While the China space threat consists of a spectrum of possibilities, the U.S. space threat to China clearly goes beyond the realm of possibilities, Zhang Hui at Harvard University contends in his article that examines threats from a Chinese perspective. Drawing on authoritative sources, he argues that the United States is unambiguously committed not only to exploiting space for military purposes, but also to controlling space by all necessary means including weapons deployed in space. The objective is not only to protect U.S. space assets, but to deny adversaries the use of space in wartime. In its most ambitious rendition, controlling space applies even to the transitory period of several minutes when an adversary’s missiles are passing through space enroute to their wartime targets on enemy soil. This prospective role for U.S. space control weapons – shooting down an adversary’s ballistic missiles – is the central concern of Zhang’s analysis, as it represents the most serious threat to China’s security.A space-based U.S. missile defense system, especially one designed to shoot down ballistic missiles during their several minutes of boosted flight after launch (boost-phase defenses), would pose the gravest potential threat by enabling the United States to neutralize China’s strategic nuclear missile deterrent.

In some respects Zhang and many U.S. analysts understate the degree of potential threat to China by stressing the huge cost of the thousands of space- based interceptors needed to maintain an around-the-clock vigil of Chinese missile launches, and by stressing the relative ease by which China’s missiles could punch holes in this defensive constellation. The understatement derives from the fact that a far less extensive galaxy of U.S. space-based interceptors would be needed if the United States could choose the moment for initiating hostilities as part of a preemptive offensive strategy. Even a constellation of dozens of interceptors could be decisive if the United States enjoyed the luxury of setting the terms of the onset of conflict and the interceptors were optimally positioned at that moment.

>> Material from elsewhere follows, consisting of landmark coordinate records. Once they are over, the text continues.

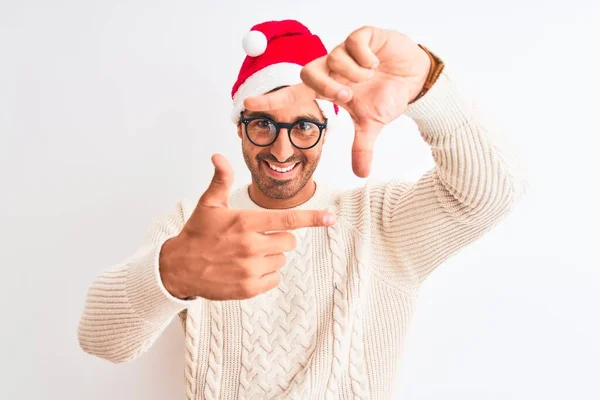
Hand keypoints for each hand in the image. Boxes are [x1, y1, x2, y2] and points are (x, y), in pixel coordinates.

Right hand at [159, 154, 336, 300]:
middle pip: (289, 241)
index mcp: (245, 222)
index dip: (312, 218)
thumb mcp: (208, 204)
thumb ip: (220, 180)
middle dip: (280, 238)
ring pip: (281, 260)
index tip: (330, 218)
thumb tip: (218, 156)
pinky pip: (274, 279)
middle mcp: (251, 246)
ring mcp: (250, 269)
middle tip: (258, 238)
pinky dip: (266, 275)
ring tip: (247, 254)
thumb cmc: (196, 234)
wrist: (178, 268)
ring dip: (270, 256)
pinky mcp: (248, 288)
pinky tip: (247, 269)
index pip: (288, 219)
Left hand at [244, 26, 430, 177]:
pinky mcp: (364, 36)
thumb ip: (362, 146)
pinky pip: (355, 41)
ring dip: (353, 73)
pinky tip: (376, 63)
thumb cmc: (386, 96)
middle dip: (327, 87)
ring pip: (334, 57)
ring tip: (370, 77)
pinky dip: (366, 56)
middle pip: (308, 72)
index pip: (294, 93)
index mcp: (328, 87)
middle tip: (348, 97)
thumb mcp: (372, 124)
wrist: (413, 77)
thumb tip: (361, 175)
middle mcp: (332, 68)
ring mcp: (346, 50)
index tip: (248, 103)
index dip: (272, 99)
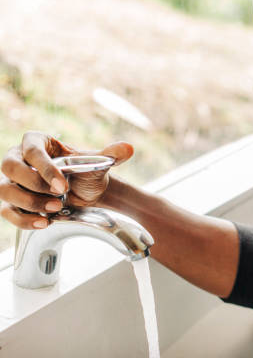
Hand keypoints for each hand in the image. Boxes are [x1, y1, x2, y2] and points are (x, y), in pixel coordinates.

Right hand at [0, 131, 132, 228]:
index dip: (45, 168)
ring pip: (4, 190)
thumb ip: (111, 154)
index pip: (31, 150)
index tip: (62, 185)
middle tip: (59, 196)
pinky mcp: (11, 202)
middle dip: (34, 185)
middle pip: (10, 167)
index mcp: (37, 142)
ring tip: (55, 209)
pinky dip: (23, 219)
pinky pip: (7, 211)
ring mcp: (11, 181)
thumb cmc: (87, 173)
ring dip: (29, 203)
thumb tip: (127, 148)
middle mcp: (18, 158)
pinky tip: (44, 223)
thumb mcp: (98, 163)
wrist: (87, 193)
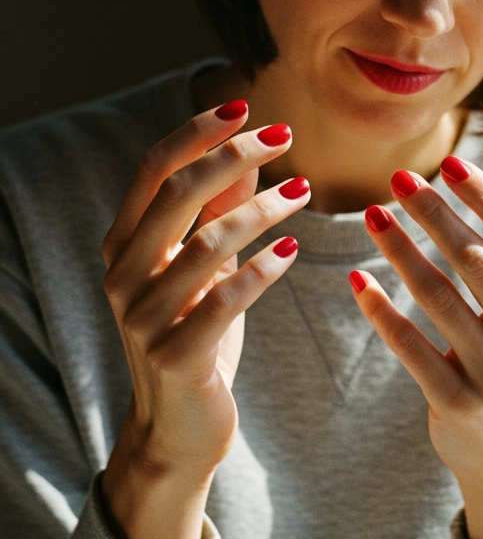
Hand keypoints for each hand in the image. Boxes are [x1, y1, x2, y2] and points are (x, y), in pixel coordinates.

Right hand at [100, 101, 309, 538]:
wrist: (177, 431)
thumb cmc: (194, 339)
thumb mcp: (201, 271)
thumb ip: (215, 215)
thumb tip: (247, 152)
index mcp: (122, 246)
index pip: (152, 169)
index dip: (198, 132)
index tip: (246, 107)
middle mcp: (123, 276)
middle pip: (176, 194)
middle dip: (233, 157)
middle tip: (285, 138)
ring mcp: (144, 317)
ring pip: (208, 243)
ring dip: (262, 210)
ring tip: (304, 193)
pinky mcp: (176, 355)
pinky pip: (225, 299)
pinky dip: (263, 270)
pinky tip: (293, 254)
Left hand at [350, 156, 482, 538]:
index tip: (450, 163)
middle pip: (477, 263)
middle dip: (435, 214)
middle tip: (399, 179)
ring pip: (438, 299)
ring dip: (401, 252)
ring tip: (373, 216)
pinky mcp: (454, 404)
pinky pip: (409, 347)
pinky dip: (381, 312)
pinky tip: (360, 280)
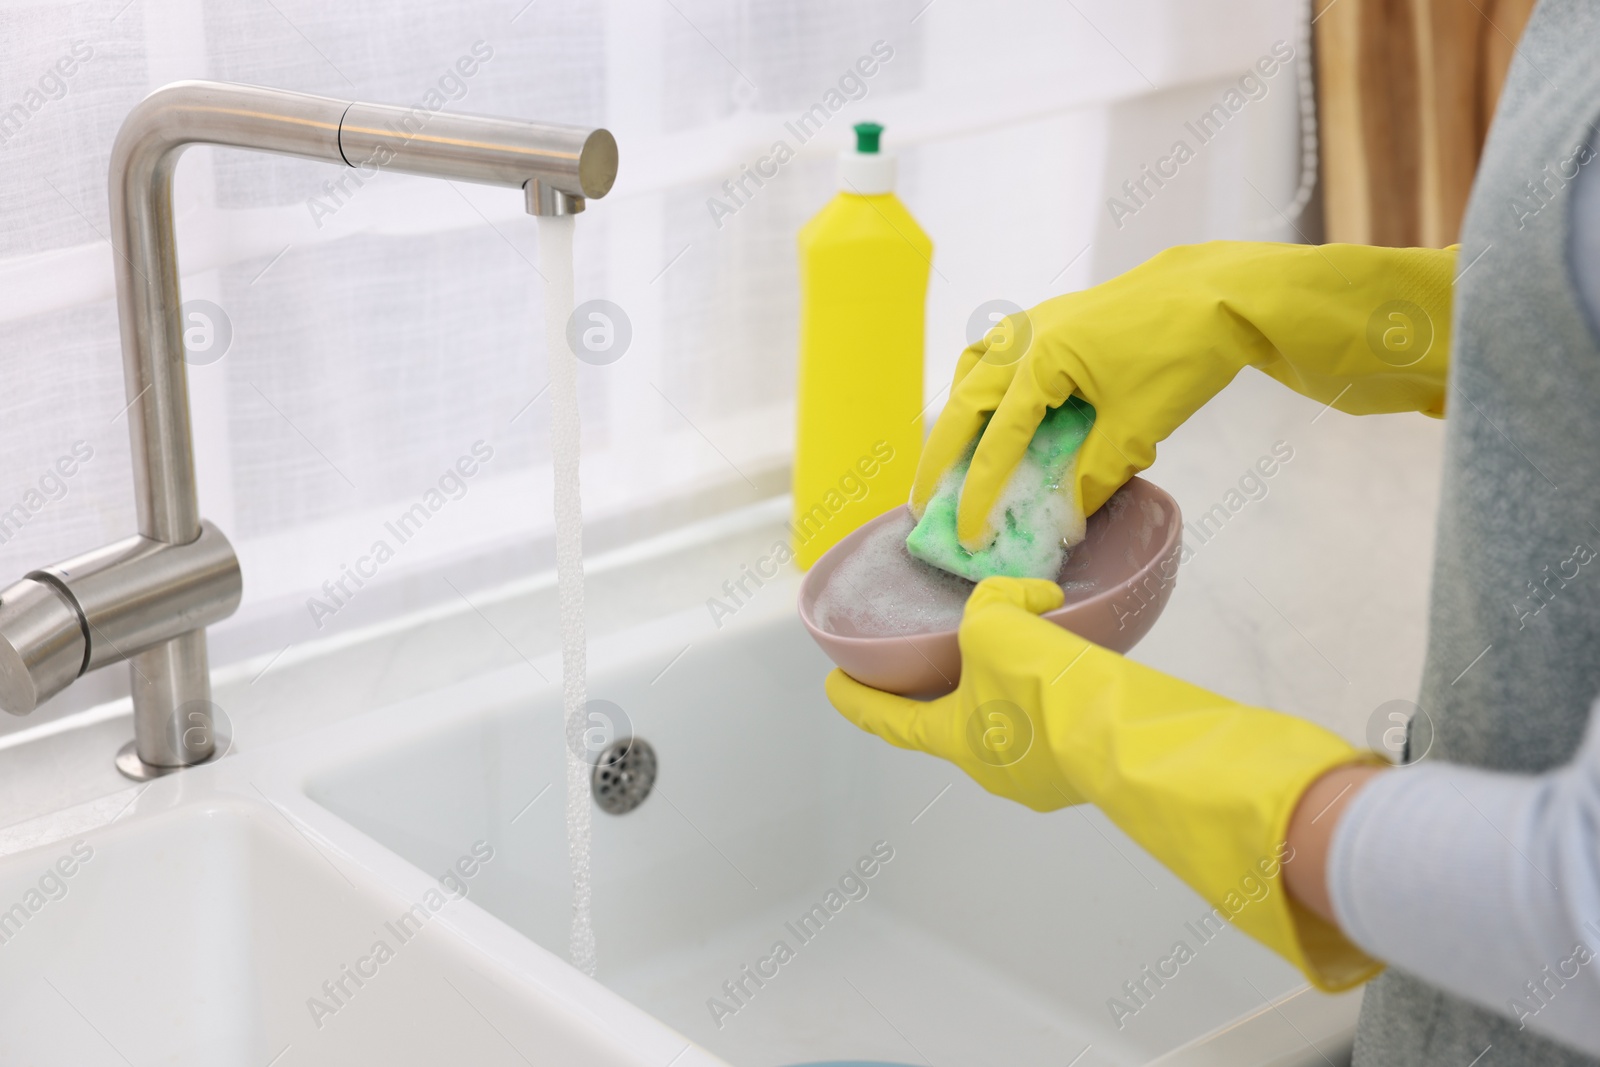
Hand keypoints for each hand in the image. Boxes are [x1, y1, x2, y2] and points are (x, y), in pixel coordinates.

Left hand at [827, 576, 1086, 812]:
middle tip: (960, 658)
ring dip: (1013, 695)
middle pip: (958, 724)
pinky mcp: (1081, 778)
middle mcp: (990, 770)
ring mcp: (1039, 782)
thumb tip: (1032, 600)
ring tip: (1032, 658)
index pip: (891, 720)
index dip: (859, 701)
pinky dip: (1055, 704)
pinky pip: (1057, 734)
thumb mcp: (996, 625)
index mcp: (953, 739)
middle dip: (955, 691)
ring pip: (1013, 729)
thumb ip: (996, 603)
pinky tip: (1073, 678)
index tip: (834, 685)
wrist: (1121, 734)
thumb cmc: (1041, 686)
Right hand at [913, 241, 1456, 548]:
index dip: (978, 492)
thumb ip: (1094, 475)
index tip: (967, 533)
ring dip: (957, 414)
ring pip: (974, 370)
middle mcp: (1024, 337)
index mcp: (1039, 362)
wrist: (1217, 293)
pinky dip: (983, 385)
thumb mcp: (1137, 428)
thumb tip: (1066, 514)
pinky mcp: (1054, 319)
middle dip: (941, 455)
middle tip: (923, 501)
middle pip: (963, 403)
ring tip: (951, 454)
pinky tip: (994, 407)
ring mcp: (1036, 322)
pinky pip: (998, 354)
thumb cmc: (1180, 354)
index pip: (996, 440)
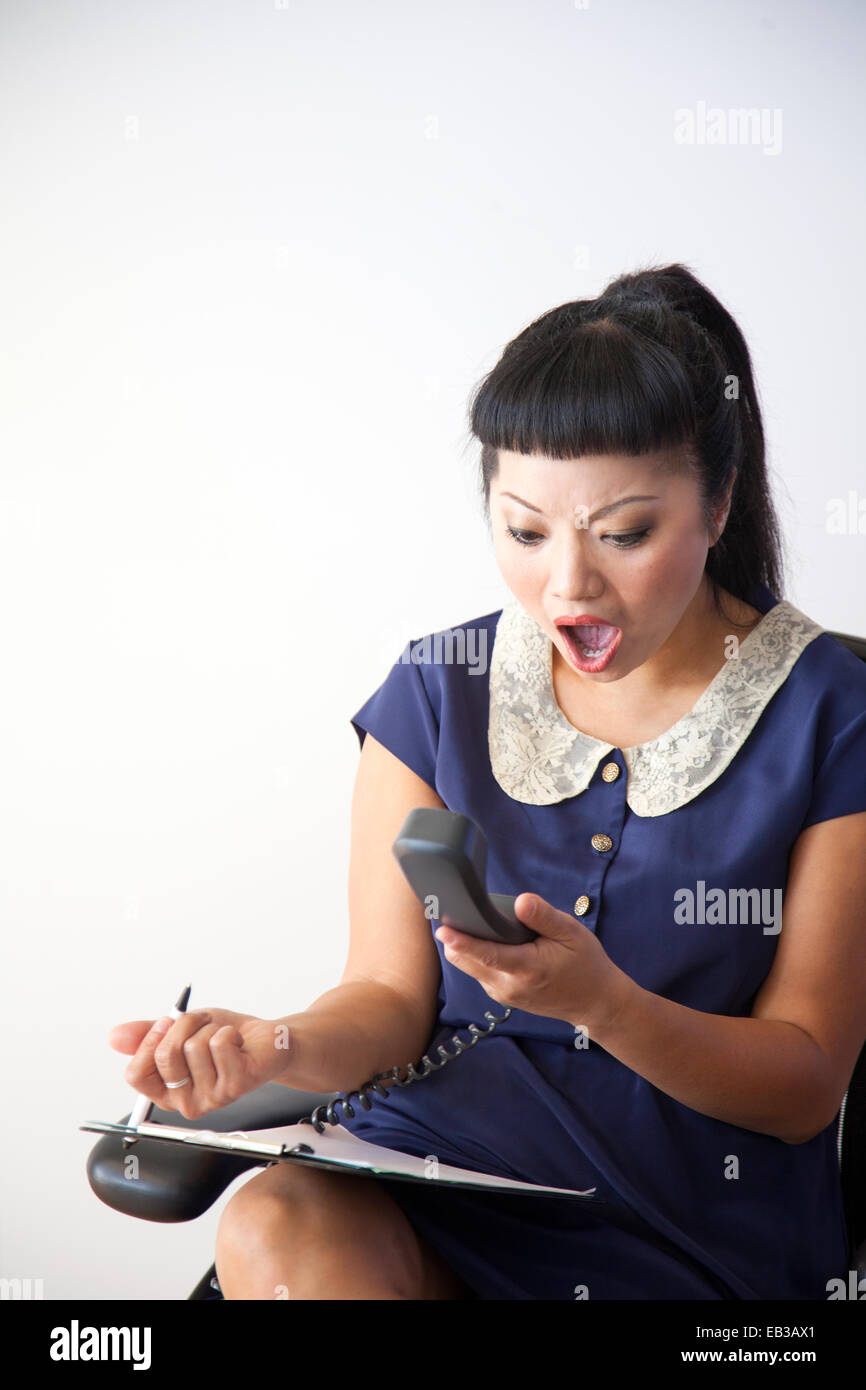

In Zhang’s view, China could counter by deploying anti-space weapons designed to cripple the U.S. missile defense network, but such a step could ignite an arms race in space (and, we might add, create impulses to preemptively strike in space during a crisis). Alternatively, China could ramp up its arsenal of nuclear missiles and warheads to the point at which it would overwhelm the U.S. defense capability, but the downsides are numerous. A Chinese missile build-up could trigger nuclear reactions from India. If Pakistan follows suit, an arms race in South Asia could result. It could also require China to re-start its fissile materials production facilities and thereby unravel China’s commitment to the multinational treaty calling for all countries to stop future production of such materials.